You will be surprised to get a letter from me from a nameless place 50 miles inland from the Nyanga mountains, which you will find (variously spelt) westward from, say Beira on the African east coast. This is the reason—

Recently a boy in a kraal here was found cutting pious pictures from a newspaper that he had somehow got hold of (he was a good little Catholic!). "Why are you cutting out that one?" "Because this is a Great Mukuru in the Catholic Church." (Mukuru is Potentate and will serve from St. Joseph right along to the Pope, not to mention the Little Flower. . . .) The Great Mukuru in this case was yourself! So there!

I hope you will smile with pleasure, but not try to answer, as please God I sail on the 31st and ought to be back in London in early Sept., a good deal better, thank God.

Please remember me affectionately to Gilbert. This is the first time a typemachine has clicked just here; its accompaniment, in an otherwise dead silence, is a distant gurgling yodel, so to say—some native feeling happy in the brilliantly hot sunlight, which, all the same, cannot make the thin air hot. I sleep (when possible) under furs, with the occasional insect dropping off the thatch over my head.

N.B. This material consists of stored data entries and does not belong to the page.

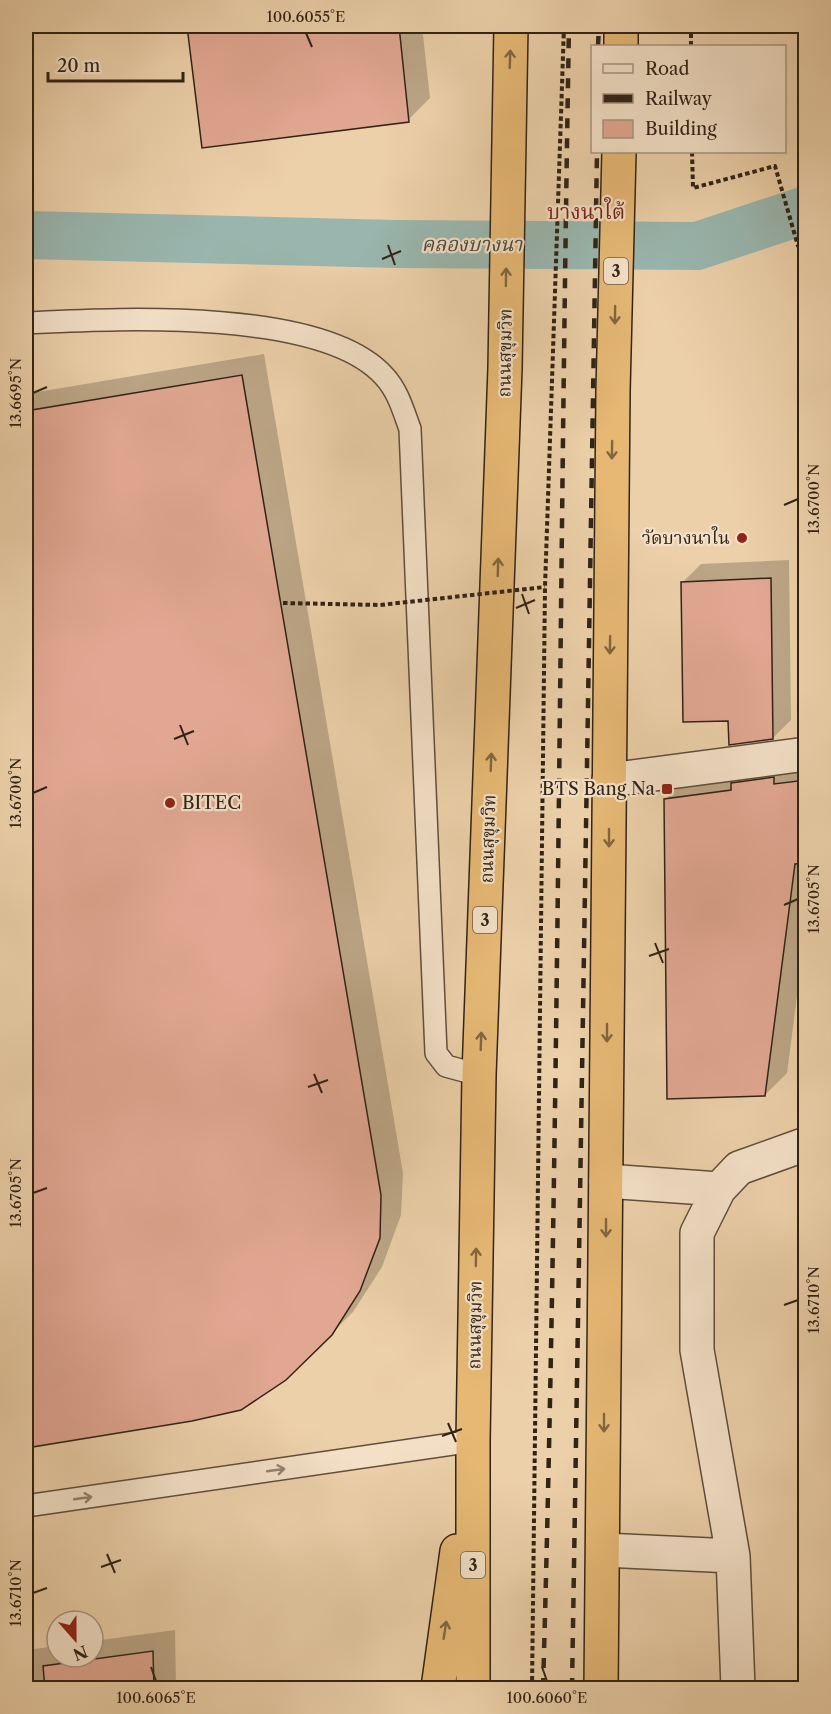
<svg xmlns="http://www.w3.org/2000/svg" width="831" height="1714" font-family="'Libre Caslon Text','Noto Serif Thai',serif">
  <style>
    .shadow { fill: #0003 }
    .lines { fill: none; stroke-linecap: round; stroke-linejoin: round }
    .canal { stroke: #99b6ae; stroke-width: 48 }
    .building { fill: #e1a792; stroke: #302316; stroke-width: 1.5 }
    .lane-casing { stroke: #5f4e3b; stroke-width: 24 }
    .street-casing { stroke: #5f4e3b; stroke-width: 36 }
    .highway-casing { stroke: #302316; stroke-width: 36 }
    .path { stroke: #302316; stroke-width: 4; stroke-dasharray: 4.5 3; stroke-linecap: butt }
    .lane { stroke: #f3e0c7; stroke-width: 21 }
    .street { stroke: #f3e0c7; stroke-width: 33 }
    .highway { stroke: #e6b874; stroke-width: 33 }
    .rail { stroke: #302316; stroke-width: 4.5; stroke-dasharray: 10 10; stroke-linecap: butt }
    .path-bridge { stroke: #302316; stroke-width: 4; stroke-dasharray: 4.5 3; stroke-linecap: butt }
    .oneway { stroke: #826640 }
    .oneway2 { stroke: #92826e }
    .ticks { fill: none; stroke: #302316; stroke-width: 2 }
    .poi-dot { fill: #8f2418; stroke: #f3e0c7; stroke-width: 2 }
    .labels { text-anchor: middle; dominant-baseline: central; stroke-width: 4.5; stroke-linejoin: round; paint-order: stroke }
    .shield { fill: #f3e0c7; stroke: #6a5c4b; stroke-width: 1.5 }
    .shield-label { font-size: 16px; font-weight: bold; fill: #302316 }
    .street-label { font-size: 18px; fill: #302316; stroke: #f3e0c7 }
    .poi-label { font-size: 18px; fill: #302316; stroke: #f3e0c7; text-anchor: end }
    .water-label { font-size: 20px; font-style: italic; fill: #4a483c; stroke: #f3e0c7 }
    .quarter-label { font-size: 21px; fill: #7a1f14; stroke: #f3e0c7 }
    .neatline { fill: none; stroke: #302316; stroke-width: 2 }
    .ticks-label { font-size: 15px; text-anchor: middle; fill: #302316 }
  </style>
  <rect width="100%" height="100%" fill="#ecd0a9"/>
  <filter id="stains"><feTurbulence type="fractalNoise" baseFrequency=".00333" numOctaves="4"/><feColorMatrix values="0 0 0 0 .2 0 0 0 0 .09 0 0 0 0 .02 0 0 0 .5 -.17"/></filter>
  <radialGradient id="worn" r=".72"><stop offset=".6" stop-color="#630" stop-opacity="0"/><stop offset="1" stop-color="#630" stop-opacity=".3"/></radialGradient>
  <!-- shadow -->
  <path class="shadow" d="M189,26H422L430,98L408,120L203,146Z
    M264,354L403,1173L401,1215L382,1267L353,1312L285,1379L191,1420L26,1446V394Z
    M789,560L791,720L773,738L730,719L683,582L701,564Z
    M806,761V927L787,1073L765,1095L665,800L687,778Z
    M175,1630L176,1688H26V1650L57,1646V1657H93V1641Z"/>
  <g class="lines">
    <!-- canal -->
    <path class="canal" d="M26,235L396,244L697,246L806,210"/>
  </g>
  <!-- building -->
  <path class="building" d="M187,26H399L409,122L202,148Z
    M242,375L381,1195L380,1238L360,1291L332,1335L286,1380L241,1410L192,1421L26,1448V411Z
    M771,578L773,739L729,745L728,721L683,722L681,582Z
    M774,777V784L806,780V863L795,864L765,1096L667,1099L664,799L731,790V783Z
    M153,1651L154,1689H45L43,1666Z"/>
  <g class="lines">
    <!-- lane casing -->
    <g class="lane-casing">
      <path id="lane" d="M26,323C113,319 322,307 384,376C398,391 403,410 410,429L436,1053L446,1066L479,1075
        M26,1506L473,1441"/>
    </g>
    <!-- street casing -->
    <g class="street-casing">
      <path id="street" d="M609,780L806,754
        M606,1181L719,1189
        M603,1550L733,1556
        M738,1688L733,1556L697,1350V1233L719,1189L739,1168L806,1144"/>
    </g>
    <!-- highway casing -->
    <g class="highway-casing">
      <path id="highway" d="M621,46V26
        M438,1688L457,1551
        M473,1688V1441L479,1075L505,368L511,26
        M601,1688L613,391L619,152"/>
    </g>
    <!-- path -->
    <path class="path" d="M691,26V46
      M692,152L693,188L775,166L798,246L806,244
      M532,1688L545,587L564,26"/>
    <!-- lane -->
    <use href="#lane" class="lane"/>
    <!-- street -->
    <use href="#street" class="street"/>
    <!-- highway -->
    <use href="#highway" class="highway"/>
    <!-- rail -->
    <path class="rail" d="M598,46L599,26
      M543,1688C559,1134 559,580 569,26
      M572,1688L597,152"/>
    <!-- path-bridge -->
    <path class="path-bridge" d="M283,603L380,605L545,587"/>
  </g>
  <!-- one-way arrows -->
  <defs><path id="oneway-shaft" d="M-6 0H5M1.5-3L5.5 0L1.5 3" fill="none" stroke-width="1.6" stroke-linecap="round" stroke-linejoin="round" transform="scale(1.5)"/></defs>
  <g class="oneway">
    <use href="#oneway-shaft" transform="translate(510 59) rotate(-88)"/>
    <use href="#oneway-shaft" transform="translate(506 277) rotate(-89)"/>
    <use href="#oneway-shaft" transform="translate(615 315) rotate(91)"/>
    <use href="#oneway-shaft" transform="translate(612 450) rotate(91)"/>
    <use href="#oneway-shaft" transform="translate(498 567) rotate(-88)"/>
    <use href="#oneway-shaft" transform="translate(610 645) rotate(91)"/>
    <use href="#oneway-shaft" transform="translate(491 762) rotate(-88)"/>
    <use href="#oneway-shaft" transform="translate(609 838) rotate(90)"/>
    <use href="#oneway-shaft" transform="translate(607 1033) rotate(90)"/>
    <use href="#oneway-shaft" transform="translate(481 1041) rotate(-88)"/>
    <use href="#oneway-shaft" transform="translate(606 1228) rotate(90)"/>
    <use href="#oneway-shaft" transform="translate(476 1257) rotate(-89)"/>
    <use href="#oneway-shaft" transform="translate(604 1423) rotate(90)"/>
    <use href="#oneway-shaft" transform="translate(445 1630) rotate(-81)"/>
  </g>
  <g class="oneway2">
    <use href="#oneway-shaft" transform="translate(276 1470) rotate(-8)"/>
    <use href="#oneway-shaft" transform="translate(83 1498) rotate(-8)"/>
  </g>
  <!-- ticks -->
  <path class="ticks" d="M306,33L312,47M388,245L395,265M382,259L401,251M33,393L47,387M784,505L798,499M522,594L529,614M516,608L535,600M180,725L188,745M174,739L194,731M33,793L47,787M784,905L798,899M655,943L663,963M649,956L669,949M314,1074L322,1093M308,1087L328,1080M33,1193L47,1188M784,1305L798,1300M448,1423L456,1442M442,1436L462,1429M107,1554L115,1573M101,1567L121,1560M33,1593L47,1588M151,1667L156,1681M542,1667L547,1681"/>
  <!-- markers -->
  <g class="poi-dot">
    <circle cx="742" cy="538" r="6"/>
    <rect x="661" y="783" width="12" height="12" rx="3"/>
    <circle cx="170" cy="803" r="6"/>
  </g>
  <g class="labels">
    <!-- shield labels -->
    <g class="shield">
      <rect x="604" y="258" width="24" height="26" rx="4.5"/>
      <rect x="473" y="907" width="24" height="26" rx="4.5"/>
      <rect x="461" y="1552" width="24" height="26" rx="4.5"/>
    </g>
    <g class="shield-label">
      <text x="616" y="271">3</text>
      <text x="485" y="920">3</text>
      <text x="473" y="1565">3</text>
    </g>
    <!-- street labels -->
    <g class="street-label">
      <text transform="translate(505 353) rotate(-89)">ถนนสุขุมวิท</text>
      <text transform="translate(488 839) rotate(-88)">ถนนสุขุมวิท</text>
      <text transform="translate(475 1325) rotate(-89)">ถนนสุขุมวิท</text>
    </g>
    <!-- poi labels -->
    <g class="poi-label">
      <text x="730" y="538">วัดบางนาใน</text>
      <text x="655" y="789">BTS Bang Na</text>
      <text x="182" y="803" text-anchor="start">BITEC</text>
    </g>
    <!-- water labels -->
    <g class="water-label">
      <text x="472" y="244">คลองบางนา</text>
    </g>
    <!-- quarter labels -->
    <g class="quarter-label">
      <text x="586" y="211">บางนาใต้</text>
    </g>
  </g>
  <!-- margin -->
  <rect width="831" height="1714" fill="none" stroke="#ecd0a9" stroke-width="66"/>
  <!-- legend -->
  <rect x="591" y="45" width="195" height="108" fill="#f3e0c7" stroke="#a59480" stroke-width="1.5"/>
  <rect x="603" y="64" width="30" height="9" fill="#f3e0c7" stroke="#a59480" stroke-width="1.5"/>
  <text x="645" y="75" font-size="18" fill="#302316">Road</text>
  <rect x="603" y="94" width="30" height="9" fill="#302316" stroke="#a59480" stroke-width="1.5"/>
  <text x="645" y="105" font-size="18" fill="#302316">Railway</text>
  <rect x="603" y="120" width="30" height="18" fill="#e1a792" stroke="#a59480" stroke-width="1.5"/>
  <text x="645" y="135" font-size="18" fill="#302316">Building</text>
  <!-- north arrow -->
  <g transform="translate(75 1639) rotate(159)"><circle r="28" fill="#f3e0c7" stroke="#a59480" stroke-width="1.5"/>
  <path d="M0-4.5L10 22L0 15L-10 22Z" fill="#8f2418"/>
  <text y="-9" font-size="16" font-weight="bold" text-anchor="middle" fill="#302316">N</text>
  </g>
  <!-- scale -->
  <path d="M48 72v9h135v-9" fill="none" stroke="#302316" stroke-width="3"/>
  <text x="57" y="72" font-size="18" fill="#302316" stroke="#f3e0c7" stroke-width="4.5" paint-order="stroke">20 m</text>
  <rect x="33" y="33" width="765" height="1648" class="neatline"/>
  <g class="ticks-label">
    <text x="306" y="22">100.6055°E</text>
    <text transform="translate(16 393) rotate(-90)" y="5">13.6695°N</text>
    <text transform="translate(814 499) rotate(-90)" y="5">13.6700°N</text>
    <text transform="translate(16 793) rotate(-90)" y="5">13.6700°N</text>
    <text transform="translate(814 899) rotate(-90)" y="5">13.6705°N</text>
    <text transform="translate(16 1193) rotate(-90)" y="5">13.6705°N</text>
    <text transform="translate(814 1300) rotate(-90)" y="5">13.6710°N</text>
    <text transform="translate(16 1593) rotate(-90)" y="5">13.6710°N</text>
    <text x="156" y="1703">100.6065°E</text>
    <text x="547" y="1703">100.6060°E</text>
  </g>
  <rect width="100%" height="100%" filter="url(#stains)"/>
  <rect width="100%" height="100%" fill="url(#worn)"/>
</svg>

Later, planning a meeting for the Apostolate of the Sea at Queen's
Hall, he writes to Gilbert:

Similarly Fr. McNabb must be given his head and I have told him he shall be given it. I hope to be purely practical and possibly a little sentimental. . . . The Seaman is everywhere, yet, for us, nowhere. He carries everywhere his child's heart, man's body, hungry unfed soul, unique power of feeding his goodness into others. The all-round (the world) man; the sea-limited man; the man whose life is made up of storms and stars; the most secretive and the most open-hearted man of any. . . . Now I will do all the clumsy stuff. You pull it all up into the human-sublime divine-humble air.

He has no privacy, and is more lonely than anyone. He has Water, and God; and MUST find Christ walking over the waves towards him. And no ghost.

Father Vincent McNabb who was to be "given his head" at this meeting was not a new friend of Catholic days but a very old one. A friendly critic of my manuscript asks whether he, even more than Belloc or Chesterton, does not merit the title of the Father of Distributism. At least he brings into the movement something none other could bring. He bases his social philosophy closely on the gospels—of which his knowledge is almost unique—and his articles bear such titles as "The Economics of Bethlehem" or "Big Scale Agriculture and the Gospels." Hatred of machinery has combined with love of poverty to sunder him from a typewriter, and these articles are all handwritten in most exquisite and legible script. His letters have always come in old envelopes turned inside out; he walks whenever possible and wears a shabby white habit and broken boots. Both Frances and Gilbert loved him dearly and their rare meetings were red letter days for both. Besides the link of Distributism the two men were united in caring deeply for the reawakened interest in St. Thomas and his philosophy.